* _À faire_
Reprenez le texte ci-dessous sur la biographie de Mahaut d'Artois et écrivez la suite, à partir de sa dernière phrase.

* _Texte source_
---*---
Christelle Balouzat-Loubet est maîtresse de conférences en histoire médiévale à l’université de Lorraine à Nancy. Agrégée d’histoire en 2000, elle a soutenu en 2014 une thèse de doctorat intitulée Le gouvernement de la comtesse Mahaut en Artois (1302-1329) en 2014. Elle a publié des articles et ouvrages qui se concentrent essentiellement sur le XIVe siècle, notamment Louis X Philippe V Charles IV : Les derniers Capétiens en 2019.  Sa dernière parution en date a pour titre Philippe VI : Le premier des Valois en 2023.

Sa biographie de Mahaut d’Artois, personnage peu connu autrement qu’au travers de la figure qu’elle incarne dans Les Rois Maudits, parait en 2015 aux éditions Perrin. Ecrit à l’imparfait, cet ouvrage s’organise autour de huit chapitres thématiques et chronologiques, divisés chacun en trois sous-parties et précédés d’un avant-propos et d’une introduction, suivis d’un épilogue. L’autrice essaie de reconstituer l’histoire de Mahaut, comtesse d’Artois – ancienne province du nord du royaume de France avec pour villes principales Arras, Saint-Omer et Béthune – et de Bourgogne palatine, dame de Salins. Elle analyse l’histoire de la puissante comtesse, de son organisation administrative à ses stratégies de pouvoir en passant par les épreuves qu’elle rencontre tout au long de sa vie. Pour cela, elle retrace le parcours de la comtesse, de la naissance jusqu’à la mort, passant par ses histoires de familles, l’organisation de son pouvoir, ses tactiques pour afficher sa puissance et les évènements qu’elle a traversés. A la lecture de cette biographie, Mahaut compte indéniablement parmi les personnalités les plus influentes de la cour et du royaume de France dans le premier quart du XIVe siècle.
---*---
* _Données_
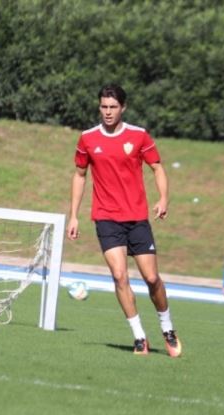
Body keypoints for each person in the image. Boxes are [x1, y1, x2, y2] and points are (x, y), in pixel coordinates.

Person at [66, 83, 182, 357]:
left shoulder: (139, 136)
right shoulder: (87, 139)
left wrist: (163, 198)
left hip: (137, 218)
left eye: (113, 107)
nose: (107, 112)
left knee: (152, 278)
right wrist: (73, 215)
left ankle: (167, 328)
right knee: (119, 276)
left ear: (123, 108)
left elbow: (157, 168)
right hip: (106, 218)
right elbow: (79, 176)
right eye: (104, 107)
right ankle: (139, 337)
---*---
* _Réponse à l'exercice_
Résumé

Christelle Balouzat-Loubet amorce son ouvrage par la présentation de la place de Mahaut et de sa famille sur l’échiquier politique. Mahaut appartient à un lignage prestigieux : née vers 1270, elle est la fille de Robert II (comte d’Artois) et d’Amicie de Courtenay (dame de Conches et de Mehun). Petite-nièce de Louis IX, Mahaut est une princesse de sang royal. Elle se rattache à la dynastie capétienne par ses deux parents. La future comtesse d’Artois reçoit une formation conforme aux conceptions pédagogiques de son temps : bonne chrétienne éduquée aux bonnes manières, maîtrisant la lecture et l’écriture, pratiquant l’équitation et la chasse et connaissant les échecs. Le mariage de Mahaut avec Othon en 1285 est un acte éminemment politique qui doit servir les intérêts de chacune des deux familles. Instrument du rapprochement franco-bourguignon, cette union hypergamique avec la princesse capétienne doit permettre à Othon, seigneur de Salin et comte de Bourgogne, une alliance avec le roi de France. De ce mariage naissent cinq enfants dont Jeanne (future reine de France). Le mariage entre Jeanne et Philippe de Poitiers scelle le rapprochement entre les comtes de Bourgogne et la monarchie française. Le destin de Mahaut bascule quand meurent successivement son père et son mari.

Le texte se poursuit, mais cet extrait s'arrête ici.